Before you start to set up LDAPS in Druid, you must configure Druid for LDAP authentication. You also need:

  • A certificate issued by a public certificate authority (CA) or a self-signed certificate by an internal CA.
  • The root certificate for the CA that signed the certificate for the LDAP server. If you’re using a common public CA, the certificate may already be in the Java truststore. Otherwise you need to import the certificate for the CA.

Configure Druid for LDAPS

Complete the following steps to set up LDAPS for Druid. See Configuration reference for the location of the configuration files.

  1. Import the CA certificate for your LDAP server or a self-signed certificate into the truststore location saved as druid.client.https.trustStorePath in your common.runtime.properties file.

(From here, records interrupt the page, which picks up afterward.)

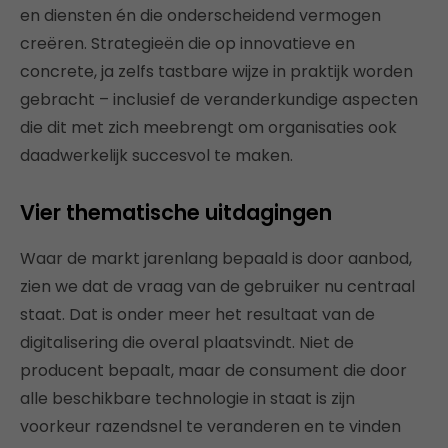
en diensten én die onderscheidend vermogen
creëren. Strategieën die op innovatieve en
concrete, ja zelfs tastbare wijze in praktijk worden
gebracht – inclusief de veranderkundige aspecten
die dit met zich meebrengt om organisaties ook
daadwerkelijk succesvol te maken.
Vier thematische uitdagingen
Waar de markt jarenlang bepaald is door aanbod,
zien we dat de vraag van de gebruiker nu centraal
staat. Dat is onder meer het resultaat van de
digitalisering die overal plaatsvindt. Niet de
producent bepaalt, maar de consument die door
alle beschikbare technologie in staat is zijn
voorkeur razendsnel te veranderen en te vinden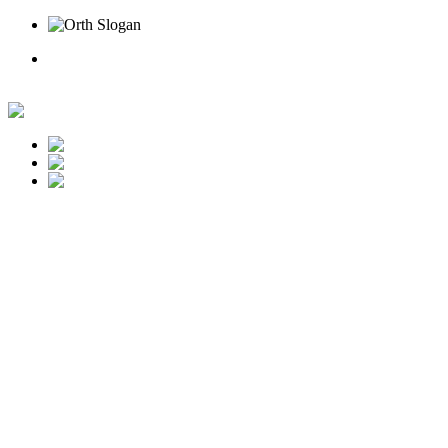
Rufen Sie uns an
Online Termin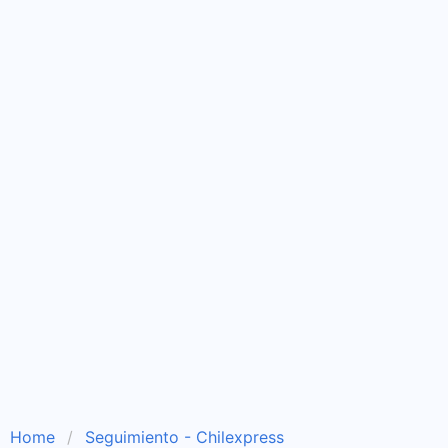
Home
Seguimiento - Chilexpress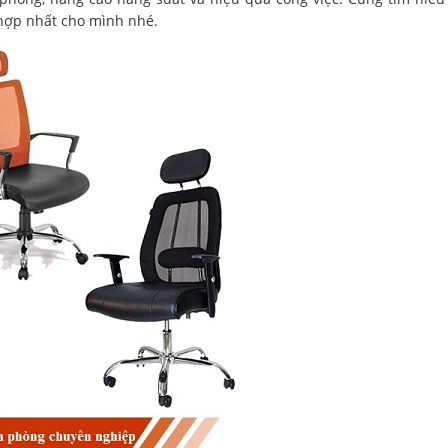
hợp nhất cho mình nhé.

    1. keytool -import -trustcacerts -keystore path/to/cacerts -storepass truststorepassword -alias aliasName -file path/to/certificate.cer

    Replace path/to/cacerts with the path to your truststore, truststorepassword with your truststore password, aliasName with an alias name for the keystore, and path/to/certificate.cer with the location and name of your certificate. For example:

    1. keytool -import -trustcacerts -keystore /Library/Java/JavaVirtualMachines/adoptopenjdk-8.jdk/Contents/Home/jre/lib/security/cacerts -storepass mypassword -alias myAlias -file /etc/ssl/certs/my-certificate.cer
  2. If the root certificate for the CA isn’t already in the Java truststore, import it:

    1. keytool -importcert -keystore path/to/cacerts -storepass truststorepassword -alias aliasName -file path/to/certificate.cer

    Replace path/to/cacerts with the path to your truststore, truststorepassword with your truststore password, aliasName with an alias name for the keystore, and path/to/certificate.cer with the location and name of your certificate. For example:

    1. keytool -importcert -keystore /Library/Java/JavaVirtualMachines/adoptopenjdk-8.jdk/Contents/Home/jre/lib/security/cacerts -storepass mypassword -alias myAlias -file /etc/ssl/certs/my-certificate.cer
  3. In your common.runtime.properties file, add the following lines to the LDAP configuration section, substituting your own truststore path and password:

    1. druid.auth.basic.ssl.trustStorePath=/Library/Java/JavaVirtualMachines/adoptopenjdk-8.jdk/Contents/Home/jre/lib/security/cacerts
    2. druid.auth.basic.ssl.protocol=TLS
    3. druid.auth.basic.ssl.trustStorePassword=xxxxxx

    See Druid basic security for details about these properties.

  4. You can optionally configure additional LDAPS properties in the common.runtime.properties file. See Druid basic security for more information.

  5. Restart Druid.

Troubleshooting tips

The following are some ideas to help you troubleshoot issues with LDAP and LDAPS.

Check the coordinator logs

If your LDAP connection isn’t working, check the coordinator logs. See Logging for details.

Check the Druid escalator configuration

If the coordinator is working but the rest of the cluster isn’t, check the escalator configuration. See the Configuration reference for details. You can also check other service logs to see why the services are unable to fetch authorization details from the coordinator.

Check your LDAP server response time

If a user can log in to the Druid console but the landing page shows a 401 error, check your LDAP server response time. In a large organization with a high number of LDAP users, LDAP may be slow to respond, and this can result in a connection timeout.